======== Source extract
EX-99.A.1.F 7 d63785dex99a1f.htm EX-99.A.1.F EX-99.a.1.F

Exhibit (a)(1)(F)

This announcement is neither an offer to purchase nor a solicitation of an offer to sell Shares (as defined below). The Offer (as defined below) is made solely by the Offer to Purchase (as defined below), dated July 24, 2020, and the related Letter of Transmittal (as defined below) and any amendments or supplements thereto. Purchaser (as defined below) is not aware of any jurisdiction in which the making of the Offer or the tender of Shares in connection therewith would not be in compliance with the laws of such jurisdiction. If Purchaser becomes aware of any jurisdiction in which the making of the Offer would not be in compliance with applicable law, Purchaser will make a good faith effort to comply with any such law. If, after such good faith effort, Purchaser cannot comply with any such law, the Offer will not be made to (nor will tenders be accepted from or on behalf of) the holders of Shares residing in such jurisdiction. In those jurisdictions where applicable laws require that the Offer be made by a licensed broker or dealer, the Offer will be deemed to be made on behalf of Purchaser by one or more registered brokers or dealers licensed under the laws of such jurisdiction to be designated by Purchaser.

Notice of Offer to Purchase for Cash

All Outstanding Shares of Class A Common Stock and Class B Common Stock

of

Benefytt Technologies, Inc.
================
§ **Task requirements**
1. According to the tender offer notice, what is the date of the Offer to Purchase?
2. Carry on the tender offer notice for Benefytt Technologies shares, starting after its last line.
======== Entries shown
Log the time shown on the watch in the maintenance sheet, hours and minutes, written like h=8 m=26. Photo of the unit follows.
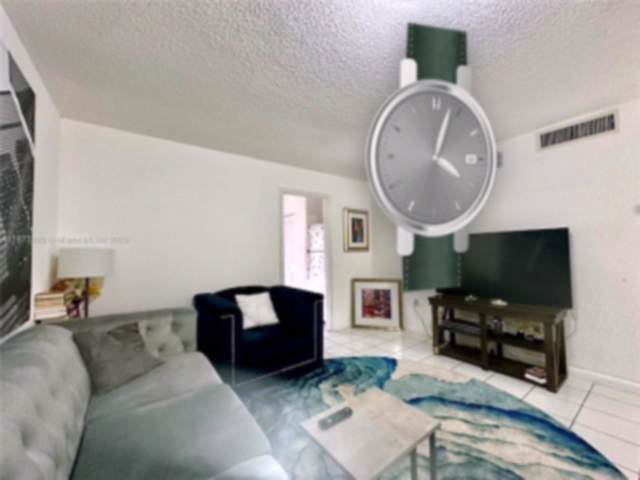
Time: h=4 m=3
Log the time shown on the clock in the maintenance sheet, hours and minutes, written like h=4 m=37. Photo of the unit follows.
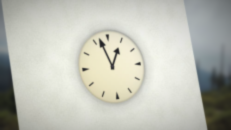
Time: h=12 m=57
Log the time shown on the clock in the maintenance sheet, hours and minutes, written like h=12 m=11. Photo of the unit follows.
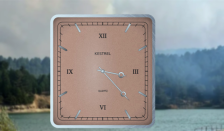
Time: h=3 m=23
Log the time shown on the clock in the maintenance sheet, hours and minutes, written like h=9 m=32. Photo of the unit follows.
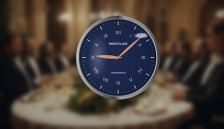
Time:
================
§ **Answers given**
1. July 24, 2020

2.
at

$31.00 Net Per Class A Share

No Consideration to be Paid Per Class B Share

Pursuant to the Offer to Purchase Dated July 24, 2020

by

Daylight Beta Corp.,

a direct wholly-owned subsidiary of

Daylight Beta Parent Corp.,

an affiliate of

Madison Dearborn Partners, LLC

Daylight Beta, Corp. (“Purchaser”), a Delaware corporation and a direct wholly-owned subsidiary of Daylight Beta Parent, Corp. (“Parent”), a Delaware corporation, hereby offers to purchase all of the outstanding shares of Class A Common Stock, par value $0.001 per share (the “Class A Shares”) of Benefytt Technologies, Inc., a Delaware corporation (“Benefytt” or the “Company”), at a price of $31.00 per Class A Share, net to the seller in cash, without interest and less any applicable withholding taxes (such amount or any higher amount per share that may be paid pursuant to the Offer being hereinafter referred to as the “Offer Price”), upon the terms and subject to the conditions set forth in the Offer to Purchase, dated July 24, 2020 (as may be amended or supplemented from time to time, the “Offer to Purchase”), and in the related letter of transmittal (the “Letter of Transmittal”). Purchaser is also offering to acquire all of the outstanding shares of Class B Common Stock, par value $0.001 per share, of Benefytt (the “Class B Shares” and, together with the Class A Shares, the “Shares”), for no consideration. Purchaser’s offer to purchase all of the outstanding Class A Shares and Class B Shares pursuant to the Offer to Purchase and the Letter of Transmittal, together with any amendments or supplements thereto, are collectively referred to herein as the “Offer.” All holders of Class B Shares have agreed to exchange their Class B Shares into Class A Shares and tender such Class A Shares prior to the expiration of the Offer. Parent is affiliated with Madison Dearborn Partners LLC, a Delaware limited liability company. Tendering stockholders who have Shares registered in their names and who tender directly to American Stock Transfer & Trust Company, LLC (the “Depositary”) will not be obligated to pay brokerage fees or commissions or, except as set forth in the Letter of Transmittal, transfer taxes on the purchase of Shares by Purchaser pursuant to the Offer. Stockholders who hold their Shares through a broker, dealer, commercial bank, trust company or other nominee should consult with such institution as to whether it charges any service fees or commissions.

 

THE OFFER AND WITHDRAWAL RIGHTS WILL EXPIRE AT ONE MINUTE AFTER 11:59 P.M., EASTERN TIME,

ON AUGUST 20, 2020, UNLESS THE OFFER IS EXTENDED OR EARLIER TERMINATED.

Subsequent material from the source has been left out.